Rename "Backstroke" to "Butterfly" in everything from the start of the material down to the line containing "Prov olègue 'dwarf", and write those lines out again with nothing else changed.
-- Begin --
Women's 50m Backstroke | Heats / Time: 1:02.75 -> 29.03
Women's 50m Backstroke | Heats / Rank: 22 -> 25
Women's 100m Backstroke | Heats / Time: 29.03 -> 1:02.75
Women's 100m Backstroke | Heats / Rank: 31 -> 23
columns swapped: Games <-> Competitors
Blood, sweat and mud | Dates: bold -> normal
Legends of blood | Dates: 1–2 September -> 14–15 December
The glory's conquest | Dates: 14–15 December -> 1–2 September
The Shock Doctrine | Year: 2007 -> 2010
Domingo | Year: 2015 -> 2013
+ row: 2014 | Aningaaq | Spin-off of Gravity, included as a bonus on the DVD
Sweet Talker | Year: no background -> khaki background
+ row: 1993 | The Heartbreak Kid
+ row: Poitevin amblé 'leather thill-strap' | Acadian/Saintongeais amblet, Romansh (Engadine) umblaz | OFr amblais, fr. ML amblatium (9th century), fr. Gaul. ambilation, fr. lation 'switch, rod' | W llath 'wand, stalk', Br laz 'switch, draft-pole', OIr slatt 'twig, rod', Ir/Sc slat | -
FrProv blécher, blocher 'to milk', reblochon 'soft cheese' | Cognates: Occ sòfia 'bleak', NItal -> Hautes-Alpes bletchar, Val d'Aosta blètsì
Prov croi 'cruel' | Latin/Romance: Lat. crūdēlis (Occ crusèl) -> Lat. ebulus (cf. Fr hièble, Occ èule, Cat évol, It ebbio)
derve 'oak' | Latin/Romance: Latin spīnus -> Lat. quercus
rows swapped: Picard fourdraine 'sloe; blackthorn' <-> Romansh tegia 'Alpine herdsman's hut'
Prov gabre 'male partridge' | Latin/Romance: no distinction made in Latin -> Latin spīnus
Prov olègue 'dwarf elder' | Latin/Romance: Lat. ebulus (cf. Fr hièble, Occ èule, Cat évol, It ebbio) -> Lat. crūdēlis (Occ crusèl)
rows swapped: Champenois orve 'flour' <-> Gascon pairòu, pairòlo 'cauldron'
-- End --
WORKED SOLUTION
Women's 50m Butterfly | Heats / Time: 1:02.75 -> 29.03
Women's 50m Butterfly | Heats / Rank: 22 -> 25
Women's 100m Butterfly | Heats / Time: 29.03 -> 1:02.75
Women's 100m Butterfly | Heats / Rank: 31 -> 23
columns swapped: Games <-> Competitors
Blood, sweat and mud | Dates: bold -> normal
Legends of blood | Dates: 1–2 September -> 14–15 December
The glory's conquest | Dates: 14–15 December -> 1–2 September
The Shock Doctrine | Year: 2007 -> 2010
Domingo | Year: 2015 -> 2013
+ row: 2014 | Aningaaq | Spin-off of Gravity, included as a bonus on the DVD
Sweet Talker | Year: no background -> khaki background
+ row: 1993 | The Heartbreak Kid
+ row: Poitevin amblé 'leather thill-strap' | Acadian/Saintongeais amblet, Romansh (Engadine) umblaz | OFr amblais, fr. ML amblatium (9th century), fr. Gaul. ambilation, fr. lation 'switch, rod' | W llath 'wand, stalk', Br laz 'switch, draft-pole', OIr slatt 'twig, rod', Ir/Sc slat | -
FrProv blécher, blocher 'to milk', reblochon 'soft cheese' | Cognates: Occ sòfia 'bleak', NItal -> Hautes-Alpes bletchar, Val d'Aosta blètsì
Prov croi 'cruel' | Latin/Romance: Lat. crūdēlis (Occ crusèl) -> Lat. ebulus (cf. Fr hièble, Occ èule, Cat évol, It ebbio)
derve 'oak' | Latin/Romance: Latin spīnus -> Lat. quercus
rows swapped: Picard fourdraine 'sloe; blackthorn' <-> Romansh tegia 'Alpine herdsman's hut'
Prov gabre 'male partridge' | Latin/Romance: no distinction made in Latin -> Latin spīnus
Prov olègue 'dwarf elder' | Latin/Romance: Lat. ebulus (cf. Fr hièble, Occ èule, Cat évol, It ebbio) -> Lat. crūdēlis (Occ crusèl)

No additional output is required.